>>>>>

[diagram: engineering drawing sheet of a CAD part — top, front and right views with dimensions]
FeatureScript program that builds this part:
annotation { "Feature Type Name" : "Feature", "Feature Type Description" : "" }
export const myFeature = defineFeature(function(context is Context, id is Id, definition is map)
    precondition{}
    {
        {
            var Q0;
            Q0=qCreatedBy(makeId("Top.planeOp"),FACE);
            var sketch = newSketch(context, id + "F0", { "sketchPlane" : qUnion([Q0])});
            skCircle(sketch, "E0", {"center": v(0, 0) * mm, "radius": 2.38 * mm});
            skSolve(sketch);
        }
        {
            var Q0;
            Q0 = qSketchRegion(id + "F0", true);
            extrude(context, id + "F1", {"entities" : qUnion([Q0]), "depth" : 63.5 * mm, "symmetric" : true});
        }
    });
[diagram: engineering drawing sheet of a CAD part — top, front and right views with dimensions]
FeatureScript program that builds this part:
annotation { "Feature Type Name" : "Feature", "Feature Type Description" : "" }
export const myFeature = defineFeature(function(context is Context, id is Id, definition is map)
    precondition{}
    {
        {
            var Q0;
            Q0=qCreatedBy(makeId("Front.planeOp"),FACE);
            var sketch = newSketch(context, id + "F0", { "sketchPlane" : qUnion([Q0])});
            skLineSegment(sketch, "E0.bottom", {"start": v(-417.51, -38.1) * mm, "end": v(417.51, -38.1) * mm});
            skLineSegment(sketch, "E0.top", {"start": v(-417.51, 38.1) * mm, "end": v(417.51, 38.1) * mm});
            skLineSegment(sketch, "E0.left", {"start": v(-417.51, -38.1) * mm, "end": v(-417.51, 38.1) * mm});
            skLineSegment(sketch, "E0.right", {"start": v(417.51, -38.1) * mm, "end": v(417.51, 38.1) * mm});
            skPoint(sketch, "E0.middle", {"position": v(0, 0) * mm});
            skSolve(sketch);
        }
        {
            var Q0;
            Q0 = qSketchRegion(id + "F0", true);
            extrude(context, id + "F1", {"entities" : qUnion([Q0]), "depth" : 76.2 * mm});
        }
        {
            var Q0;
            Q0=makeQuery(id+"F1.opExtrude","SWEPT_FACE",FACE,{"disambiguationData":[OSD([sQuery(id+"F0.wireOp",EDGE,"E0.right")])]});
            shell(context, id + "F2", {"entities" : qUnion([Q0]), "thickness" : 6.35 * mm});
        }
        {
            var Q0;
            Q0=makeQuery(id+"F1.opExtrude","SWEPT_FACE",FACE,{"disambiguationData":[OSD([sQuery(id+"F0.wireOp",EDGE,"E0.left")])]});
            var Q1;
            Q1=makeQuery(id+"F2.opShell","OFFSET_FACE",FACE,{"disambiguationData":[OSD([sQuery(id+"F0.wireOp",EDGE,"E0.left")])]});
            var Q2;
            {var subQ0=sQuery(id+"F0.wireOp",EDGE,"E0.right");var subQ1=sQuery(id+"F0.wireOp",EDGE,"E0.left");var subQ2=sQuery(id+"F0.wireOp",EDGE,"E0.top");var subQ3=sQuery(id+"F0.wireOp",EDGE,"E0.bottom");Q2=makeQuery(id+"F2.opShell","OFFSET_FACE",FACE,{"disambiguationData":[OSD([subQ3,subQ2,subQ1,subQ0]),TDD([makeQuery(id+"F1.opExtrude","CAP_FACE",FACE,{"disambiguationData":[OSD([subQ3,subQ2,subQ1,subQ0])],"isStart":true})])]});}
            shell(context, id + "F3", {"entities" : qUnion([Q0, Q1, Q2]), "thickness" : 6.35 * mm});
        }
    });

<<<<<

> **Requirement**
State how many lines of the records above contain the string "thickness", counting case as significant. Give only the number.

> **Task response**
2